* _RECORDED DATA_
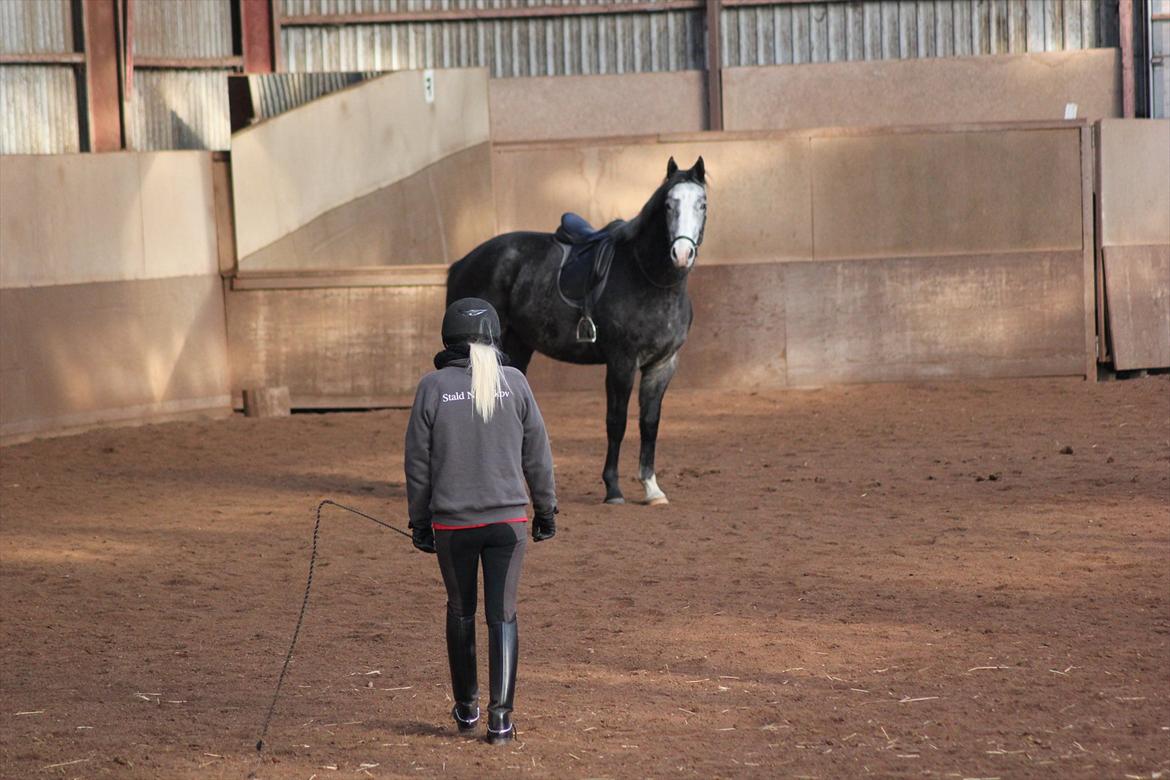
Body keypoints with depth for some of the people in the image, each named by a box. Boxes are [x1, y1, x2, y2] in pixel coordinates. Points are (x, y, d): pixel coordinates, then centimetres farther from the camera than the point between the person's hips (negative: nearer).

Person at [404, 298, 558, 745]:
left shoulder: (433, 387, -5)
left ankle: (466, 708, 27)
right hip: (507, 519, 0)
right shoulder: (513, 383, -3)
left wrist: (419, 521, 9)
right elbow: (537, 453, 2)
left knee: (461, 611, 17)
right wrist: (545, 508, 13)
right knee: (502, 615, 3)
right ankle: (500, 717, -3)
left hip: (452, 523, 0)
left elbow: (418, 461, -1)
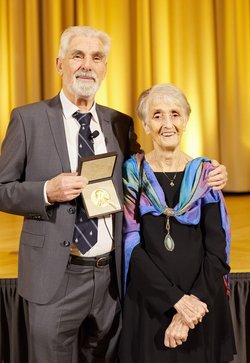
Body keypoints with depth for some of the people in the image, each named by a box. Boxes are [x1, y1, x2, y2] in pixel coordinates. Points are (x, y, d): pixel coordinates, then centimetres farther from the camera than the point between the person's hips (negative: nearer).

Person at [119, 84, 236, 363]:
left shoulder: (205, 175, -1)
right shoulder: (131, 174, -4)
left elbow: (217, 249, -6)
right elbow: (131, 245, -10)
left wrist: (192, 306, -14)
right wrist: (176, 299, -17)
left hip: (201, 303, 1)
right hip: (147, 304, -1)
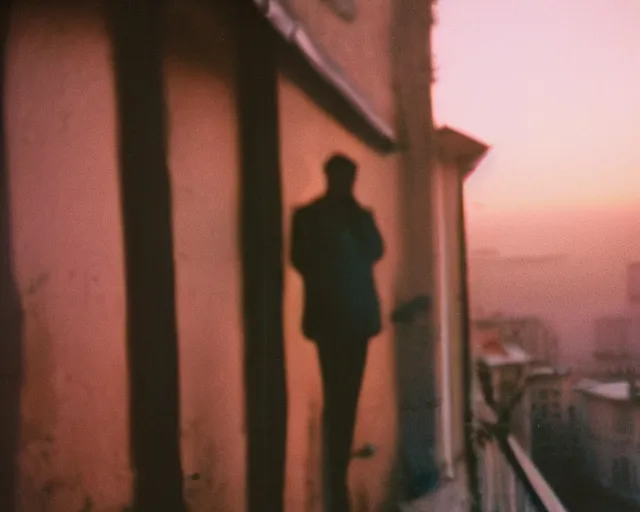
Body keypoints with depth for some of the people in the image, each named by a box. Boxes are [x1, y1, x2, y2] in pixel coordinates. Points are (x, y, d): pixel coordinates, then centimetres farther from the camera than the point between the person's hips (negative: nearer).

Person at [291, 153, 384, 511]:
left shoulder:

* _EXERCISE REQUIREMENTS_
Replace "wrist" with "hand" in everything from the line containing "left knee: (461, 611, 17)" down to the end of the items, and change nothing else. Leave the pictures out of your answer.

* _SOLUTION_
left knee: (461, 611, 17)
right hand: (545, 508, 13)
right knee: (502, 615, 3)
right ankle: (500, 717, -3)
left hip: (452, 523, 0)
left elbow: (418, 461, -1)
Body keypoints with depth for some of the people in the image, each named by a box. Boxes are [x1, y1, x2, y2] in pixel coordinates. Points are (x, y, d): pixel coordinates, then centimetres farther from the camera than the point between the person's hips (negative: nearer).

Person at [119, 84, 236, 363]:
left shoulder: (205, 175, -1)
right shoulder: (131, 174, -4)
left elbow: (217, 249, -6)
right elbow: (131, 245, -10)
left hand: (192, 306, -14)
right hand: (176, 299, -17)
left hip: (201, 303, 1)
right hip: (147, 304, -1)
Body keypoints with depth for some of the people in the image, each named by a box. Boxes are [x1, y1, x2, y2] in pixel coordinates. Points are (x, y, d): pixel coordinates, then centimetres farther from the camera than the point between the person's hips (negative: nearer).

Person at [291, 153, 384, 511]:
left shoulder:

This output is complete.